## Problem
Please copy the text of all the material below character for character, leaving the pictures out of your answer.

## Saved entries
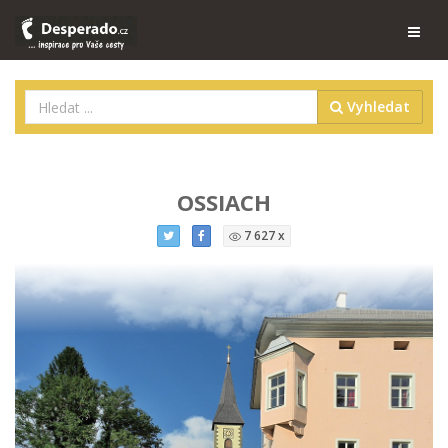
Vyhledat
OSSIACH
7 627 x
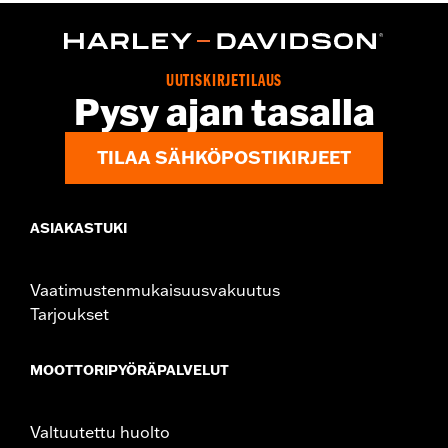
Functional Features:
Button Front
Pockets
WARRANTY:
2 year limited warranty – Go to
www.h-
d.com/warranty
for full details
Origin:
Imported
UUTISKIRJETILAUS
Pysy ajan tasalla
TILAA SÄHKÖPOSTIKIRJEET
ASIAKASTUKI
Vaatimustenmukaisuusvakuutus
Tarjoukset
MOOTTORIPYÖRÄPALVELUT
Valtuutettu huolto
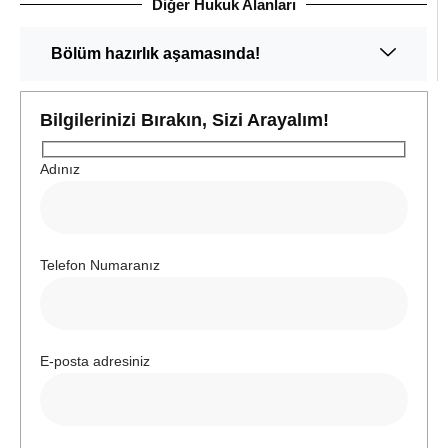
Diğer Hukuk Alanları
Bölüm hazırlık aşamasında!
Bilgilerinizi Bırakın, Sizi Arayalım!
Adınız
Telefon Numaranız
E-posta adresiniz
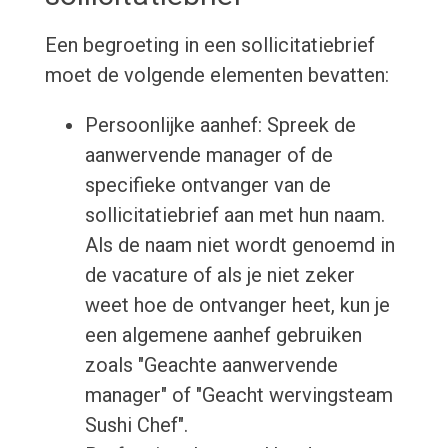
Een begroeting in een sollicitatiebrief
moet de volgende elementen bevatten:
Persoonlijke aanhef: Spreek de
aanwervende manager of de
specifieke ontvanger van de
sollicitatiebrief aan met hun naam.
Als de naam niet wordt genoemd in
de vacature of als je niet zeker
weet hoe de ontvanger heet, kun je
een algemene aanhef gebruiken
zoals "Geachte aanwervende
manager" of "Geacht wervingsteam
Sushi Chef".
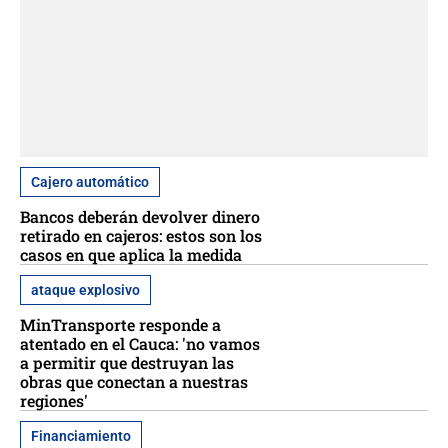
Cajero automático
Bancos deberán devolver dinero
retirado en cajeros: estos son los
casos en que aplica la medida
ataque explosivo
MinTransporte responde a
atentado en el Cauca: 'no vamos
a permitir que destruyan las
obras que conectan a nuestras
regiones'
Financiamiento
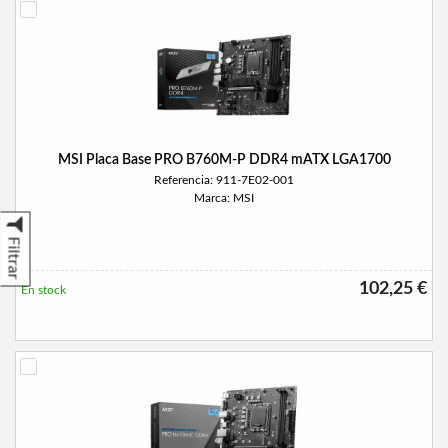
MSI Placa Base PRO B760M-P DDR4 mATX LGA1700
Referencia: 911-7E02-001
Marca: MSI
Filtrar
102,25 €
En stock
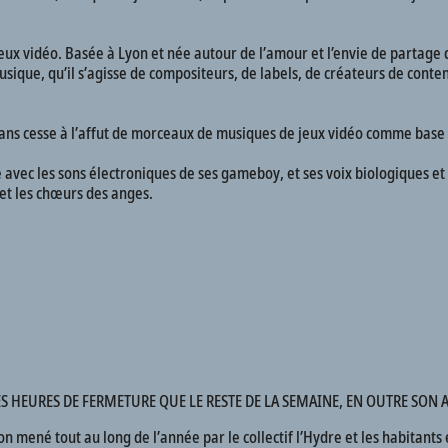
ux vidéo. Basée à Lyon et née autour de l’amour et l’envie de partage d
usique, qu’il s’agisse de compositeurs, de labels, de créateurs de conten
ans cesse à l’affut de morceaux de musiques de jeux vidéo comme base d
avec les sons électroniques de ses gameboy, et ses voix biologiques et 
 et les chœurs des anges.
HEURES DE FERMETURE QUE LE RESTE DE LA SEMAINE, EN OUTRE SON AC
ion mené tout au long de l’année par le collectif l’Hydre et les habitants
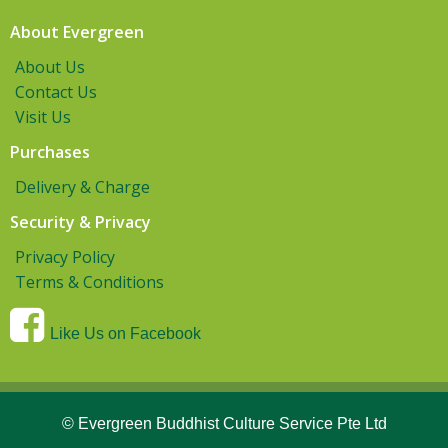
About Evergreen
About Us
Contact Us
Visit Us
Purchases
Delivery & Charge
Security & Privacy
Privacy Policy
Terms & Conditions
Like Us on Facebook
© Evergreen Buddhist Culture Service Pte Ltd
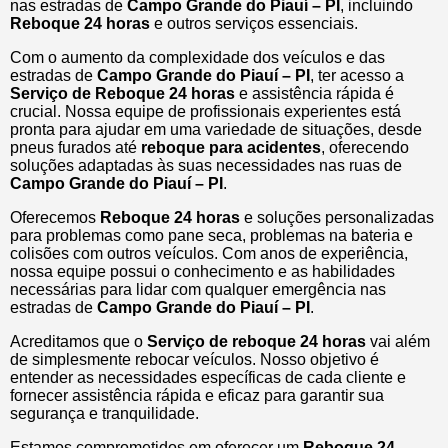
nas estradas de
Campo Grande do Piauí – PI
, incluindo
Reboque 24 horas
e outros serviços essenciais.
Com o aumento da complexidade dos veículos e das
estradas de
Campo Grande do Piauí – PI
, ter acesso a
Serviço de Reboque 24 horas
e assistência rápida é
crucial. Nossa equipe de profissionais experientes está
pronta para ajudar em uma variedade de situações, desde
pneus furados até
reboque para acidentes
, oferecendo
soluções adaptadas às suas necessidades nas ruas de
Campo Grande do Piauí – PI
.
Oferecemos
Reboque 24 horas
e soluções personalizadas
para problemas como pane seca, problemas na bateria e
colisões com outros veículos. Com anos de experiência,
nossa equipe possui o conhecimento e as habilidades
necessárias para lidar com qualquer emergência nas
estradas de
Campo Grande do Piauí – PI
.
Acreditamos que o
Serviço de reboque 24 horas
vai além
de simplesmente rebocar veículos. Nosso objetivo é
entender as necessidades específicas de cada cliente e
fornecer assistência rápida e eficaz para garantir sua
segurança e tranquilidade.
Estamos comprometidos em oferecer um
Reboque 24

## Task response
Vyhledat
OSSIACH
7 627 x
Functional Features:
Button Front
Pockets
WARRANTY:
2 year limited warranty – Go to
www.h-
d.com/warranty
for full details
Origin:
Imported
UUTISKIRJETILAUS
Pysy ajan tasalla
TILAA SÄHKÖPOSTIKIRJEET
ASIAKASTUKI
Vaatimustenmukaisuusvakuutus
Tarjoukset
MOOTTORIPYÖRÄPALVELUT
Valtuutettu huolto
Diğer Hukuk Alanları
Bölüm hazırlık aşamasında!
Bilgilerinizi Bırakın, Sizi Arayalım!
Adınız
Telefon Numaranız
E-posta adresiniz
Een begroeting in een sollicitatiebrief
moet de volgende elementen bevatten:
Persoonlijke aanhef: Spreek de
aanwervende manager of de
specifieke ontvanger van de
sollicitatiebrief aan met hun naam.
Als de naam niet wordt genoemd in
de vacature of als je niet zeker
weet hoe de ontvanger heet, kun je
een algemene aanhef gebruiken
zoals "Geachte aanwervende
manager" of "Geacht wervingsteam
Sushi Chef".
Cajero automático
Bancos deberán devolver dinero
retirado en cajeros: estos son los
casos en que aplica la medida
ataque explosivo
MinTransporte responde a
atentado en el Cauca: 'no vamos
a permitir que destruyan las
obras que conectan a nuestras
regiones'
Financiamiento
MSI Placa Base PRO B760M-P DDR4 mATX LGA1700
Referencia: 911-7E02-001
Marca: MSI
Filtrar
102,25 €
En stock
ux vidéo. Basée à Lyon et née autour de l’amour et l’envie de partage d
usique, qu’il s’agisse de compositeurs, de labels, de créateurs de conten
ans cesse à l’affut de morceaux de musiques de jeux vidéo comme base d
avec les sons électroniques de ses gameboy, et ses voix biologiques et 
 et les chœurs des anges.
HEURES DE FERMETURE QUE LE RESTE DE LA SEMAINE, EN OUTRE SON AC
ion mené tout au long de l’année par le collectif l’Hydre et les habitants
About Evergreen
About Us
Contact Us
Visit Us
Purchases
Delivery & Charge
Security & Privacy
Privacy Policy
Terms & Conditions
Like Us on Facebook
© Evergreen Buddhist Culture Service Pte Ltd
nas estradas de
Campo Grande do Piauí – PI
, incluindo
Reboque 24 horas
e outros serviços essenciais.
Com o aumento da complexidade dos veículos e das
estradas de
Campo Grande do Piauí – PI
, ter acesso a
Serviço de Reboque 24 horas
e assistência rápida é
crucial. Nossa equipe de profissionais experientes está
pronta para ajudar em uma variedade de situações, desde
pneus furados até
reboque para acidentes
, oferecendo
soluções adaptadas às suas necessidades nas ruas de
Campo Grande do Piauí – PI
.
Oferecemos
Reboque 24 horas
e soluções personalizadas
para problemas como pane seca, problemas na bateria e
colisões com outros veículos. Com anos de experiência,
nossa equipe possui o conhecimento e as habilidades
necessárias para lidar com qualquer emergência nas
estradas de
Campo Grande do Piauí – PI
.
Acreditamos que o
Serviço de reboque 24 horas
vai além
de simplesmente rebocar veículos. Nosso objetivo é
entender as necessidades específicas de cada cliente e
fornecer assistência rápida e eficaz para garantir sua
segurança e tranquilidade.
Estamos comprometidos em oferecer um
Reboque 24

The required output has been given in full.